My point is that for all the methods the parent poster pointed out, science does not actually fare better than (Christian) faith, barring a few exceptions.

He cherry-picks little pieces of specific theories that satisfy a high standard of truth, I merely point out that, first that does not mean science as a whole satisfies that standard, second you can do the same for the bible. And, when it comes to historical opinions that were held up using less-than-gentle means, science also has loads of black spots. E.g. http://en.wikipedia.org/wiki/Lysenkoism, so again that is not a valid criticism of faith, or at least isn't black and white.

As an alternative I defend utilitarianism : scientific theories are not true or false, or better or worse than the bible, but they are more useful in some cases. Nobody will design a cell phone using the bible. Nobody should base their moral decisions on biology.

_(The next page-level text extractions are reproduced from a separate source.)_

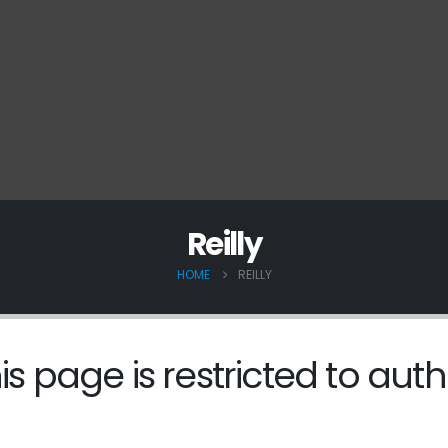
Reilly
HOME
REILLY
is page is restricted to auth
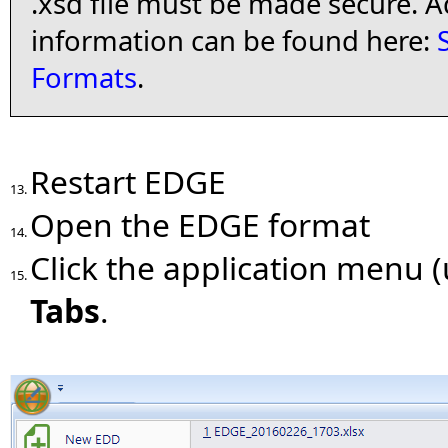
.xsd file must be made secure. A
information can be found here:
Formats
.
Restart EDGE
13.
Open the EDGE format
14.
Click the application menu (
15.
Tabs
.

The big problem here seems to be that Christianity uses internally the same standards of truth to some extent, and so it can be attacked on those points. It's actually pretty consistent so I think the attacks against it are less than convincing, because there is no better alternative, there is just a completely unjustified faith in science that makes no sense whatsoever : logic, the branch that actually analyses whether science could be wrong and how and why trust in science should exist, has a simple conclusion since the 1950s or so : science fails it's own standards. Somehow this part is always missing from these arguments : there is nothing to back them.